Year # Start RA9 # Relief RA9 Diff IP Start IP Relief
2010 15 6.195 18 6.279 -0.084 2071.67 926.00
2011 15 5.945 18 5.898 0.047 2036.00 824.00
2012 15 6.320 18 6.075 0.245 1744.33 960.00
2013 15 6.103 18 5.509 0.594 1962.66 825.01

The minimum innings threshold varied from 79 to 85.33 for starters, and from 34.33 to 37 for relievers, as each year I looked at just the top 180 relievers and 150 starters by IP. It’s interesting to see that in both FIP and RA9, there was basically no difference in bottom percentile performance in 2010 and 2011 between starters and relievers.

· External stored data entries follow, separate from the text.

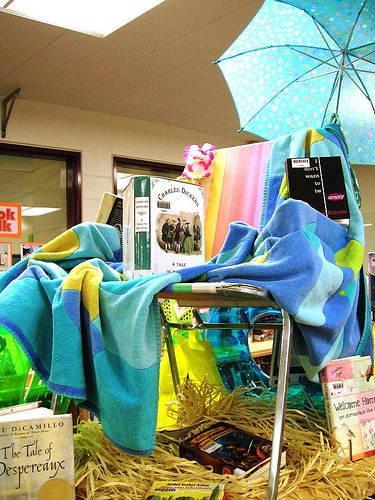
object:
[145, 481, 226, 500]
book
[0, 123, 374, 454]
towel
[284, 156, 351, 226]
book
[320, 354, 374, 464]
book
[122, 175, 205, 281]
book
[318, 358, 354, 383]
pink square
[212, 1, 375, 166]
blue umbrella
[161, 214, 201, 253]
person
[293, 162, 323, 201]
black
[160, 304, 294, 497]
legs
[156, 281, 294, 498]
beach chair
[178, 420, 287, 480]
book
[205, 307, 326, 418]
innertube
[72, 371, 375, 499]
hay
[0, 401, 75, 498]
book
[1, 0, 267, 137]
ceiling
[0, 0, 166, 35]
light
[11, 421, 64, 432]
author name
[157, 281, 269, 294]
fabric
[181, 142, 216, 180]
flower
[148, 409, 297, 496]
pile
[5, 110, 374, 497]
display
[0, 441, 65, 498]
title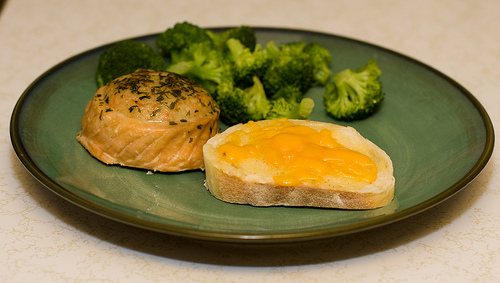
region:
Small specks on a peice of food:
[89, 101, 118, 121]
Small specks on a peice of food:
[120, 83, 149, 119]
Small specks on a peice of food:
[150, 95, 182, 125]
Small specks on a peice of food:
[171, 98, 204, 140]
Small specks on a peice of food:
[183, 100, 218, 118]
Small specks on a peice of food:
[150, 64, 182, 94]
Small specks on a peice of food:
[136, 68, 188, 78]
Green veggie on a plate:
[267, 33, 317, 86]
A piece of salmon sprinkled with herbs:
[86, 72, 215, 172]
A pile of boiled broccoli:
[98, 15, 380, 126]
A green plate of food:
[12, 23, 490, 249]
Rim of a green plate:
[16, 165, 174, 236]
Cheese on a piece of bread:
[217, 120, 382, 189]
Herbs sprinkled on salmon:
[103, 66, 213, 118]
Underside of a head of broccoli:
[320, 65, 382, 117]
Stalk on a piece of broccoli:
[290, 95, 313, 117]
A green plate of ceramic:
[392, 95, 461, 158]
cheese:
[276, 131, 334, 163]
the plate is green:
[385, 117, 437, 151]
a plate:
[407, 109, 446, 149]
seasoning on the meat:
[133, 71, 192, 112]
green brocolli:
[195, 48, 294, 92]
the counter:
[16, 232, 79, 269]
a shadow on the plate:
[95, 174, 152, 201]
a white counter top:
[427, 18, 478, 54]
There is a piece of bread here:
[254, 124, 323, 249]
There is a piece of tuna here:
[117, 68, 162, 208]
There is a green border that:
[239, 228, 244, 249]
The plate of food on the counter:
[16, 3, 496, 275]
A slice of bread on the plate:
[199, 113, 399, 210]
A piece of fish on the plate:
[84, 66, 213, 173]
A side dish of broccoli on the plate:
[95, 25, 391, 128]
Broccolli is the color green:
[130, 31, 350, 107]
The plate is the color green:
[37, 113, 493, 280]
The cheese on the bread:
[236, 118, 373, 190]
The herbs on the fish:
[96, 51, 211, 134]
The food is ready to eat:
[46, 18, 435, 227]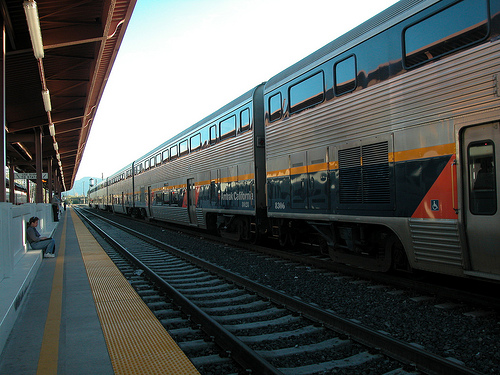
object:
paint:
[35, 206, 206, 375]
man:
[27, 216, 56, 258]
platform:
[0, 201, 201, 375]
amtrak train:
[87, 0, 500, 283]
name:
[220, 191, 254, 201]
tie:
[146, 292, 257, 311]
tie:
[159, 304, 286, 326]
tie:
[165, 312, 304, 337]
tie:
[178, 321, 327, 354]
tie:
[188, 335, 353, 367]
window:
[331, 53, 358, 97]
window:
[286, 69, 324, 116]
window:
[266, 92, 283, 121]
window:
[239, 106, 251, 132]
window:
[218, 114, 237, 140]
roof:
[0, 2, 138, 193]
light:
[42, 89, 52, 113]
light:
[48, 124, 55, 138]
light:
[56, 153, 61, 161]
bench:
[0, 200, 65, 350]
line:
[67, 202, 202, 375]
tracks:
[71, 202, 500, 375]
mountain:
[74, 176, 107, 197]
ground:
[0, 202, 500, 375]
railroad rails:
[72, 200, 500, 374]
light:
[17, 0, 46, 61]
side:
[73, 0, 500, 285]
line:
[35, 206, 68, 375]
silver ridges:
[341, 38, 500, 144]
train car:
[262, 0, 500, 283]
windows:
[134, 132, 201, 176]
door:
[457, 119, 500, 276]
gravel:
[69, 204, 499, 375]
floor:
[0, 201, 500, 375]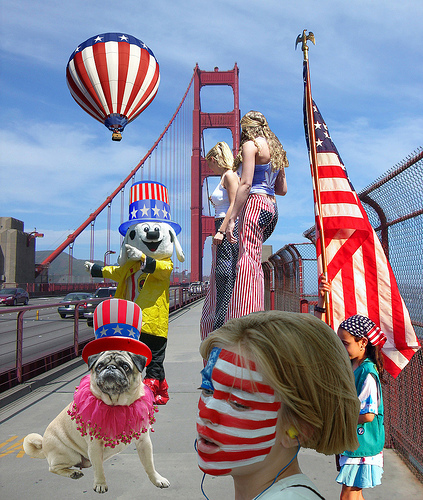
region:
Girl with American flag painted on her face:
[194, 312, 363, 498]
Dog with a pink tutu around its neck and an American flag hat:
[22, 295, 170, 492]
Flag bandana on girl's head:
[338, 314, 385, 366]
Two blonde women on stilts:
[201, 108, 287, 334]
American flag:
[293, 27, 419, 378]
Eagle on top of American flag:
[296, 26, 315, 50]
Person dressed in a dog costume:
[84, 178, 185, 402]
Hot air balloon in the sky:
[63, 32, 163, 142]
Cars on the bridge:
[0, 289, 114, 322]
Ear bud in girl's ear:
[283, 424, 315, 446]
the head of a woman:
[164, 319, 373, 483]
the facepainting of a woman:
[193, 359, 282, 469]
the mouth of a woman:
[195, 430, 233, 455]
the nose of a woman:
[188, 383, 237, 428]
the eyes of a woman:
[199, 370, 268, 422]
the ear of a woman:
[281, 410, 308, 451]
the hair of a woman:
[266, 346, 345, 404]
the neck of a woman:
[224, 459, 286, 497]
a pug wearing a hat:
[28, 288, 178, 460]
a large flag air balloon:
[61, 27, 178, 148]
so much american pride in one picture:
[33, 17, 411, 499]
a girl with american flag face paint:
[192, 306, 355, 472]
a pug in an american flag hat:
[27, 295, 185, 498]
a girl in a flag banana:
[333, 310, 393, 383]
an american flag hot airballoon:
[62, 23, 156, 143]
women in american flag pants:
[196, 112, 276, 310]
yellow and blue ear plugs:
[283, 424, 308, 455]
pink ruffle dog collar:
[54, 367, 163, 447]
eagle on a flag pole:
[289, 15, 324, 62]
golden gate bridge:
[185, 58, 270, 302]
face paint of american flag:
[195, 351, 275, 473]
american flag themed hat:
[80, 296, 150, 363]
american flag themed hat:
[119, 180, 179, 231]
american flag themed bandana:
[340, 314, 383, 347]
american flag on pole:
[311, 65, 420, 373]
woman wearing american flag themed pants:
[200, 195, 275, 337]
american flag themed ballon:
[64, 32, 162, 139]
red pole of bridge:
[30, 67, 196, 286]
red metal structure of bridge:
[190, 71, 238, 285]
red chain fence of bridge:
[258, 149, 420, 339]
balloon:
[68, 27, 153, 141]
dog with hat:
[59, 306, 154, 467]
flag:
[261, 39, 397, 298]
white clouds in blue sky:
[37, 121, 57, 160]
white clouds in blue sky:
[19, 184, 60, 203]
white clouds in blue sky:
[14, 145, 78, 207]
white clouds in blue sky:
[218, 20, 256, 56]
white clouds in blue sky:
[342, 37, 381, 75]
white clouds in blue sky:
[329, 55, 385, 104]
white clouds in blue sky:
[14, 35, 55, 74]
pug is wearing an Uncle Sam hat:
[24, 297, 170, 494]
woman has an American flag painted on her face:
[194, 309, 360, 498]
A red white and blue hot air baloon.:
[57, 27, 166, 144]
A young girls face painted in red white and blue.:
[182, 336, 285, 480]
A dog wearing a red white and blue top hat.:
[20, 290, 178, 493]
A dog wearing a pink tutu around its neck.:
[19, 295, 183, 496]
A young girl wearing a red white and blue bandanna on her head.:
[337, 312, 390, 360]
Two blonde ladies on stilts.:
[197, 107, 296, 377]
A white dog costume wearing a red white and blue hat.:
[79, 171, 184, 410]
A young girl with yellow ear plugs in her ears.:
[187, 312, 359, 481]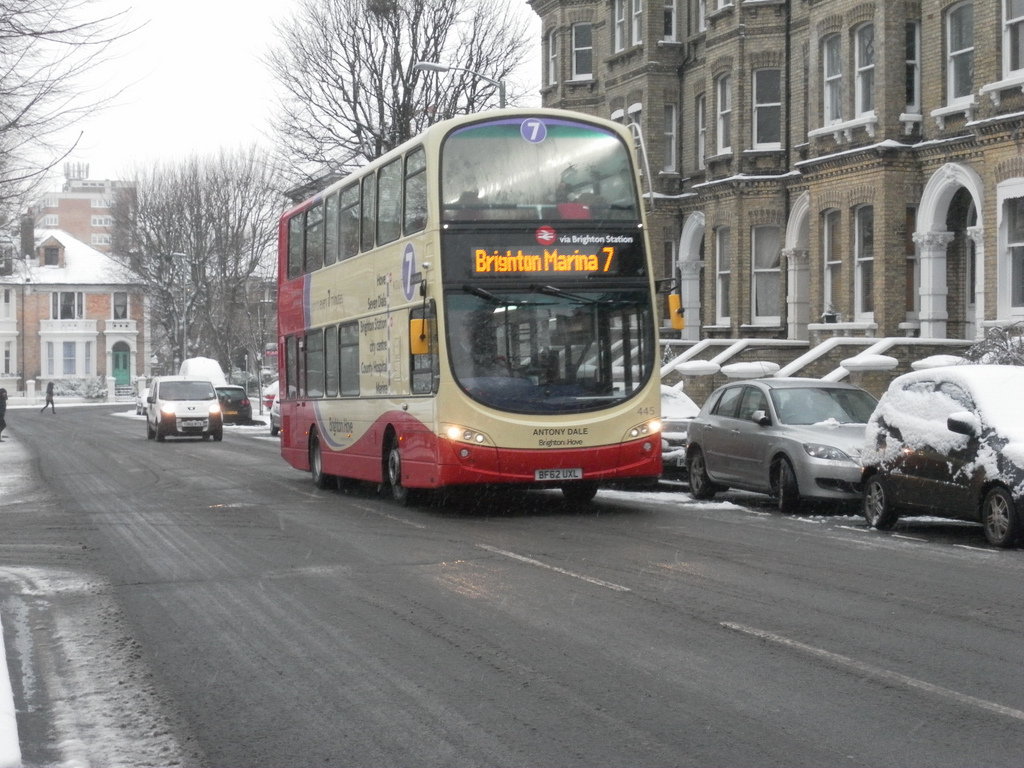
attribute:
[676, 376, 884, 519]
car — silver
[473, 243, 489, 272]
letter — gold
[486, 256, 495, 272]
letter — gold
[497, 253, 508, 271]
letter — gold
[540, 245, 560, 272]
letter — gold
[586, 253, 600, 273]
letter — gold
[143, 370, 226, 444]
car — white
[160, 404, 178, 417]
headlight — white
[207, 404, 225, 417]
headlight — white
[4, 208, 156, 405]
building — red, brick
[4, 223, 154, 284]
roof — white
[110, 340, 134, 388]
door — green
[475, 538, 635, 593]
line — white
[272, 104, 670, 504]
bus — double decker, red, off-white, double-decker, tan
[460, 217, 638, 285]
letters — orange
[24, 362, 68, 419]
person — walking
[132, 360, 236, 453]
van — white, activated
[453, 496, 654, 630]
line — white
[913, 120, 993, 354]
arch — white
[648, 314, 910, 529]
car — parked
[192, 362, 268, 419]
car — parked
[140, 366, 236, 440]
van — white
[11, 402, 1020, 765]
street — slushy, snowy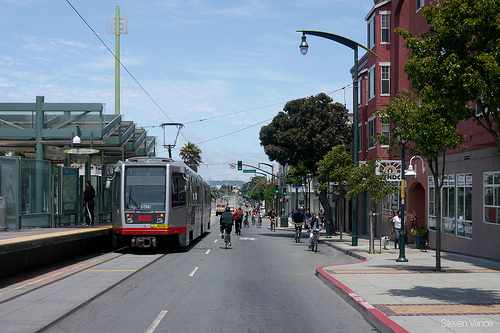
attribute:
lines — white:
[179, 261, 197, 291]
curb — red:
[326, 277, 348, 298]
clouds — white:
[196, 80, 220, 120]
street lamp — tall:
[288, 21, 379, 251]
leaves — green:
[390, 28, 430, 141]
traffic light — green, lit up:
[235, 157, 251, 173]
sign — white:
[371, 160, 403, 182]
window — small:
[376, 10, 395, 50]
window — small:
[362, 17, 378, 52]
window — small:
[379, 59, 392, 96]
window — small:
[365, 64, 375, 105]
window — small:
[352, 77, 363, 112]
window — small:
[377, 110, 392, 151]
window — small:
[365, 119, 378, 150]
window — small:
[475, 165, 498, 246]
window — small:
[424, 173, 439, 234]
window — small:
[451, 174, 478, 243]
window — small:
[440, 170, 455, 240]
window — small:
[415, 171, 455, 240]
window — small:
[362, 117, 381, 155]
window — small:
[374, 10, 394, 45]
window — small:
[363, 15, 375, 56]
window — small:
[362, 9, 378, 49]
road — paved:
[1, 206, 384, 330]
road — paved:
[1, 218, 373, 331]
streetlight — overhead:
[292, 28, 362, 72]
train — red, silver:
[104, 154, 216, 251]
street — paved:
[2, 209, 377, 331]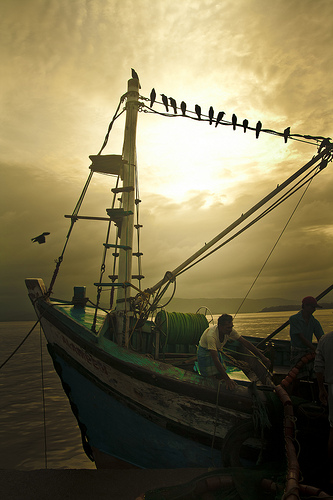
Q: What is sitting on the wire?
A: Birds.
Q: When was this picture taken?
A: Sunset.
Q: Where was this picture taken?
A: On a boat.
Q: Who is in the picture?
A: Two men.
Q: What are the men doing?
A: Steering a boat.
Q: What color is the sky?
A: Golden.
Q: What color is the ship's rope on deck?
A: Green.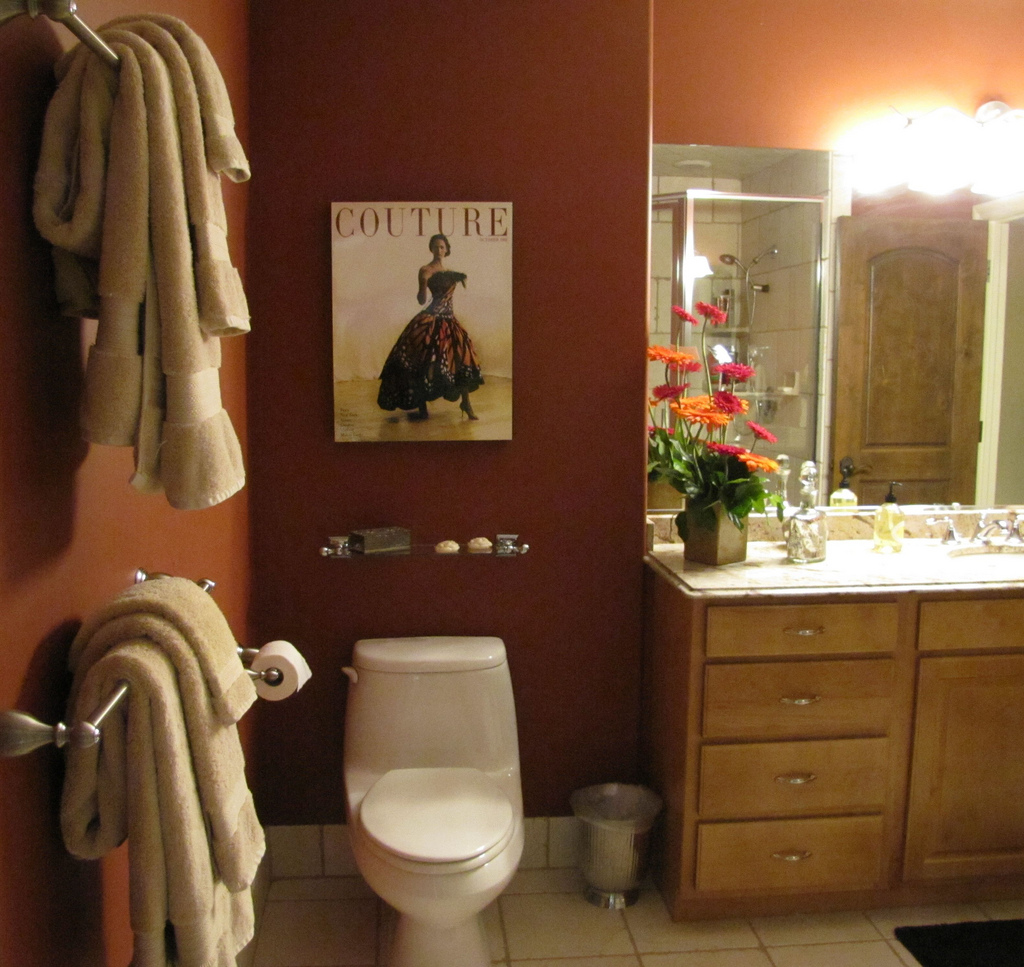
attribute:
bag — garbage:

Since then, however, relievers have done a little better than starters, which is what I’d have expected.
This analysis is sensitive to where you draw the lines to exclude players for low playing time. Increasing the numbers in the pool (either by straight numerical count or by lowering an innings threshold) will make that group of pitchers look worse relative to the other group.